[PROBLEMS TO SOLVE]:
1. Answer these from the EarthCollab text:
(a) Which organizations collaborate on the EarthCollab project?
(b) Since what year has VIVO used a semantic approach to model research and scholarly activities?
(c) Which existing ontology does the core VIVO ontology reuse to define people?
2. Revise the part of the EarthCollab text that opens with the words containing "The EarthCollab project is" and closes with "et al. 2014).", putting "Earth science" wherever "geoscientific" appears.

[TEXT PROVIDED]:
************
Building a web of data via the Semantic Web requires consistency in how data are represented. In the Semantic Web, anyone can invent and express new concepts, but the “universal Web” can only emerge through tying concepts together (Berners-Lee, Hendler, & Lassila, 2001). Introductory texts on ontology development often list the ability to reuse existing ontologies as one of the key attractions of the Semantic Web (Allemang & Hendler, 2011). Adopting existing ontologies for a new application, however, requires substantial knowledge of Semantic Web principles and underlying technologies. Naïve approaches, such as simply selecting ontologies that match keywords of interest, can lead to “Frankenstein ontologies” that run afoul of good ontological engineering practices (Corcho, Poveda-Villalon, & Gomez-Perez, 2015).
The EarthCollab project seeks to utilize the Semantic Web to advance geoscience research and the discovery of connections among research projects. This paper explores the effort of efficiently developing a local ontology while employing established ontologies that enhance connections to the broader community. The EarthCollab project, a collaboration between the University Corporation for Atmospheric Research (UCAR)/National Center for Atmospheric Research (NCAR), UNAVCO, and Cornell University, is using Semantic Web and linked data technologies to facilitate the coordination and organization of complex scientific projects, their communities, their tools, and their products. The EarthCollab partners are using the VIVO semantic software suite to enable more coherent discovery of distributed information and data for large multi-disciplinary scientific projects. To facilitate easier integration and data sharing across the geoscience community, the EarthCollab goal has been to reuse existing ontologies as much as possible when developing project ontologies and web applications. The questions this paper addresses are as follows:
- What are the key decision points for new Semantic Web applications in deciding when to reuse existing ontologies and when to develop original ontologies?
- How can new Semantic Web projects most efficiently and effectively identify and select ontologies to reuse?
2 EarthCollab Technology
EarthCollab is using the VIVO open-source software suite to represent and describe scientific networks (http://vivoweb.org). Since 2003, VIVO has been using a semantic approach to model research and scholarly activities focused on connecting many different types of entities – people, organizations, events, courses, grants, and publications – through named relationships. The primary use of VIVO is to provide an infrastructure for research networking and to enable the discovery of research and scholarship across disciplines by leveraging personal profiles, publication records, grant information, and subject expertise information. A sample VIVO profile is shown in Figure 1. This is a customizable visual display of information about a UNAVCO staff member, showing publications, research expertise, datasets and other information in one location.
The EarthCollab project is extending the use of the VIVO software to geoscientific settings, representing datasets, geoscientific instruments, and research projects (Figure 2). Datasets have associated publications, organizations, grants, creators, managers, instruments, and derivative datasets. Within the VIVO data model, almost everything can be represented as a first-order object, as long as appropriate ontologies are declared (Khan et al. 2011). EarthCollab is one of a small number of projects that are using VIVO to represent scientific information (Ma et al. 2014; Wilson et al. 2014).
The VIVO software suite leverages the VIVO-ISF (Integrated Semantic Framework) ontology, which defines types (classes), and the relationships between them (properties), for researchers, organizations, and a range of research activities (Mitchell et al. 2011). Existing widely used ontologies are reused in the core VIVO ontology, such as Friend of a Friend (FOAF) to define people, ensuring that VIVO can easily exchange and integrate data with external data sources.
************
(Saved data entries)
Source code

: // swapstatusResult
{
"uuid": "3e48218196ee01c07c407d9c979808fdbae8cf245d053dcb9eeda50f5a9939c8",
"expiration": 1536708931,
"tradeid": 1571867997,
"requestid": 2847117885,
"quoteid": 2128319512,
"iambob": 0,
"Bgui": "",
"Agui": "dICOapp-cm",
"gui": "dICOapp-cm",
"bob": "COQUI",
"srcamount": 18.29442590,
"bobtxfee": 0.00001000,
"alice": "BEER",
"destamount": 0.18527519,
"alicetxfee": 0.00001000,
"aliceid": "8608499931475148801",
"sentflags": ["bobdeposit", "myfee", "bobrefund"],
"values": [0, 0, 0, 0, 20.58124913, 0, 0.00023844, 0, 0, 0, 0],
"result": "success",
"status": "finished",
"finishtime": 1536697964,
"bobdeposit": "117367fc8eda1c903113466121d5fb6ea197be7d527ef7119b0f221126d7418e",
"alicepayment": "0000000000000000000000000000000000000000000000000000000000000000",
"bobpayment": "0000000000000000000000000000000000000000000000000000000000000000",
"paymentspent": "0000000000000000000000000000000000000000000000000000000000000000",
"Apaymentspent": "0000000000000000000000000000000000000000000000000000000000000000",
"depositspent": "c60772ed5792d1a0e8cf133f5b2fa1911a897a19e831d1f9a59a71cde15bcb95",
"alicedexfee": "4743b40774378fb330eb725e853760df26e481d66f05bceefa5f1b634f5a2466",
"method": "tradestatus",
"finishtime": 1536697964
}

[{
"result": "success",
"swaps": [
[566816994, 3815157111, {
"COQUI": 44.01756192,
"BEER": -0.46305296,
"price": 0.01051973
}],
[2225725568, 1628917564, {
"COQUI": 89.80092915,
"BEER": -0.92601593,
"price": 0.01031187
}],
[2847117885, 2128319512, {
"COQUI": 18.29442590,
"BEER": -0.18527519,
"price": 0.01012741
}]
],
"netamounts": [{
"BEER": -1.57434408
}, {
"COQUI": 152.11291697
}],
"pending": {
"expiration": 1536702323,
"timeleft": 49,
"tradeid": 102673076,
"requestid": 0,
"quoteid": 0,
************
[ANSWERS BY TASK]:
1.
(a) The University Corporation for Atmospheric Research (UCAR)/National Center for Atmospheric Research (NCAR), UNAVCO, and Cornell University.
(b) 2003.
(c) Friend of a Friend (FOAF).

2.
The EarthCollab project is extending the use of the VIVO software to Earth science settings, representing datasets, Earth science instruments, and research projects (Figure 2). Datasets have associated publications, organizations, grants, creators, managers, instruments, and derivative datasets. Within the VIVO data model, almost everything can be represented as a first-order object, as long as appropriate ontologies are declared (Khan et al. 2011). EarthCollab is one of a small number of projects that are using VIVO to represent scientific information (Ma et al. 2014; Wilson et al. 2014).